Annotated element listings:
• • •
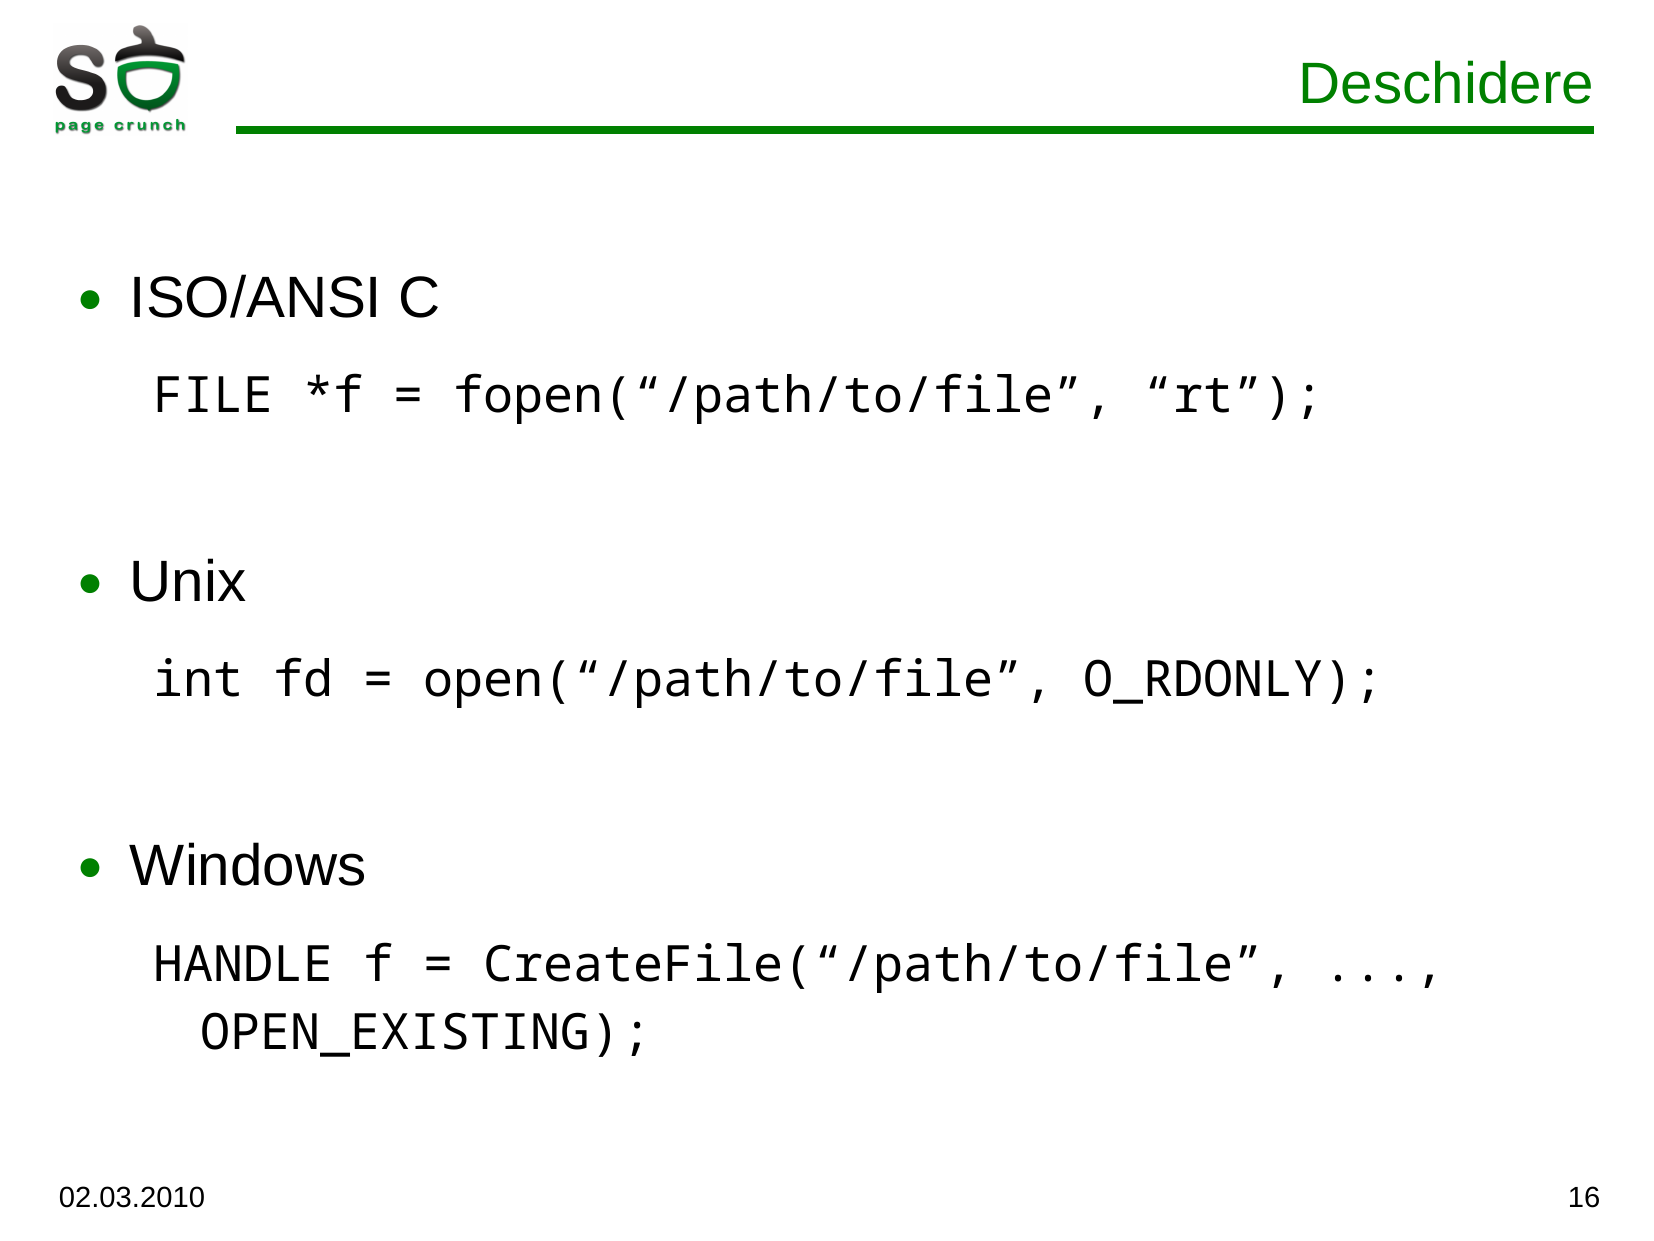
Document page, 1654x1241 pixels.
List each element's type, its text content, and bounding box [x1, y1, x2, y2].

title Deschidere [236, 49, 1595, 119]
picture [53, 23, 188, 136]
list ISO/ANSI C FILE *f = fopen(“/path/to/file”, “rt”); Unix int fd = open(“/path/to/file”, O_RDONLY); Windows HANDLE f = CreateFile(“/path/to/file”, ..., OPEN_EXISTING); [59, 177, 1595, 1152]
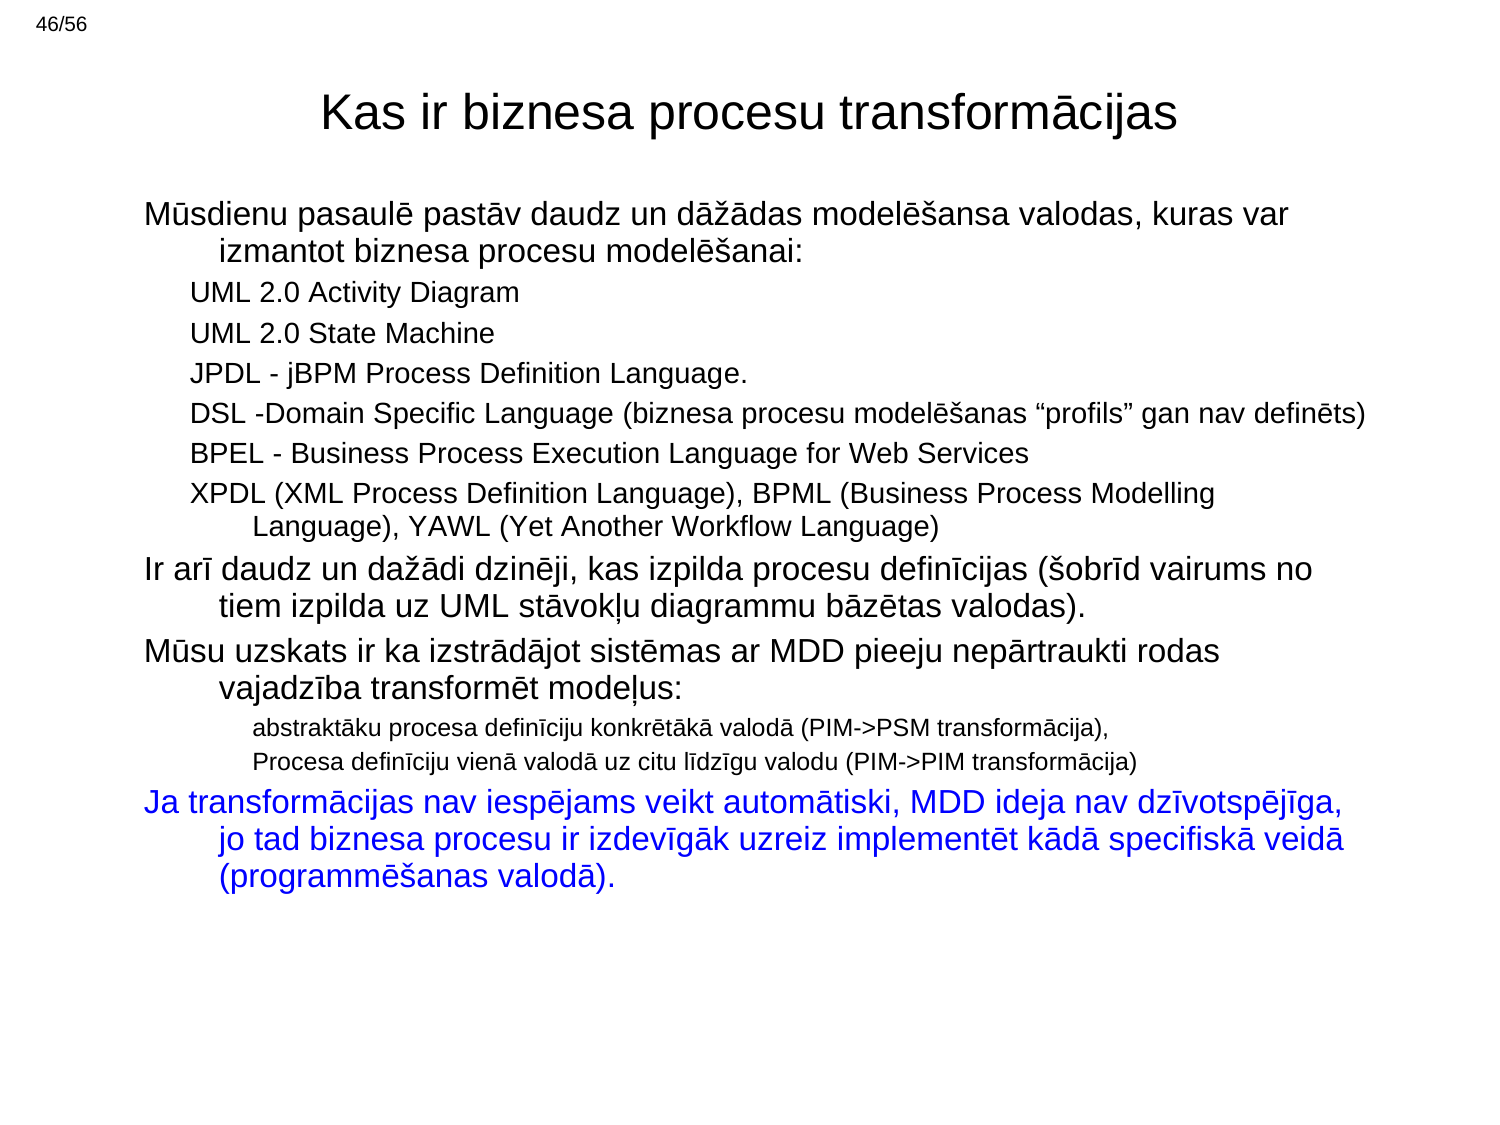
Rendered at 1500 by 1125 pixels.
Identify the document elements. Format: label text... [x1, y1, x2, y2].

title Kas ir biznesa procesu transformācijas [112, 62, 1388, 163]
list Mūsdienu pasaulē pastāv daudz un dāžādas modelēšansa valodas, kuras var izmantot biznesa procesu modelēšanai: UML 2.0 Activity Diagram UML 2.0 State Machine JPDL - jBPM Process Definition Language. DSL -Domain Specific Language (biznesa procesu modelēšanas “profils” gan nav definēts) BPEL - Business Process Execution Language for Web Services XPDL (XML Process Definition Language), BPML (Business Process Modelling Language), YAWL (Yet Another Workflow Language) Ir arī daudz un dažādi dzinēji, kas izpilda procesu definīcijas (šobrīd vairums no tiem izpilda uz UML stāvokļu diagrammu bāzētas valodas). Mūsu uzskats ir ka izstrādājot sistēmas ar MDD pieeju nepārtraukti rodas vajadzība transformēt modeļus: abstraktāku procesa definīciju konkrētākā valodā (PIM->PSM transformācija), Procesa definīciju vienā valodā uz citu līdzīgu valodu (PIM->PIM transformācija) Ja transformācijas nav iespējams veikt automātiski, MDD ideja nav dzīvotspējīga, jo tad biznesa procesu ir izdevīgāk uzreiz implementēt kādā specifiskā veidā (programmēšanas valodā). [112, 187, 1388, 1001]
• • •
### WRITTEN EXERCISE
Print all the lines above word for word, leaving out the pictures.

### THE COMPLETED TASK
Document page, 1654x1241 pixels.
List each element's type, its text content, and bounding box [x1, y1, x2, y2].

title Deschidere [236, 49, 1595, 119]
picture [53, 23, 188, 136]
list ISO/ANSI C FILE *f = fopen(“/path/to/file”, “rt”); Unix int fd = open(“/path/to/file”, O_RDONLY); Windows HANDLE f = CreateFile(“/path/to/file”, ..., OPEN_EXISTING); [59, 177, 1595, 1152]
Rendered at 1500 by 1125 pixels.
Identify the document elements. Format: label text... [x1, y1, x2, y2].

title Kas ir biznesa procesu transformācijas [112, 62, 1388, 163]
list Mūsdienu pasaulē pastāv daudz un dāžādas modelēšansa valodas, kuras var izmantot biznesa procesu modelēšanai: UML 2.0 Activity Diagram UML 2.0 State Machine JPDL - jBPM Process Definition Language. DSL -Domain Specific Language (biznesa procesu modelēšanas “profils” gan nav definēts) BPEL - Business Process Execution Language for Web Services XPDL (XML Process Definition Language), BPML (Business Process Modelling Language), YAWL (Yet Another Workflow Language) Ir arī daudz un dažādi dzinēji, kas izpilda procesu definīcijas (šobrīd vairums no tiem izpilda uz UML stāvokļu diagrammu bāzētas valodas). Mūsu uzskats ir ka izstrādājot sistēmas ar MDD pieeju nepārtraukti rodas vajadzība transformēt modeļus: abstraktāku procesa definīciju konkrētākā valodā (PIM->PSM transformācija), Procesa definīciju vienā valodā uz citu līdzīgu valodu (PIM->PIM transformācija) Ja transformācijas nav iespējams veikt automātiski, MDD ideja nav dzīvotspējīga, jo tad biznesa procesu ir izdevīgāk uzreiz implementēt kādā specifiskā veidā (programmēšanas valodā). [112, 187, 1388, 1001]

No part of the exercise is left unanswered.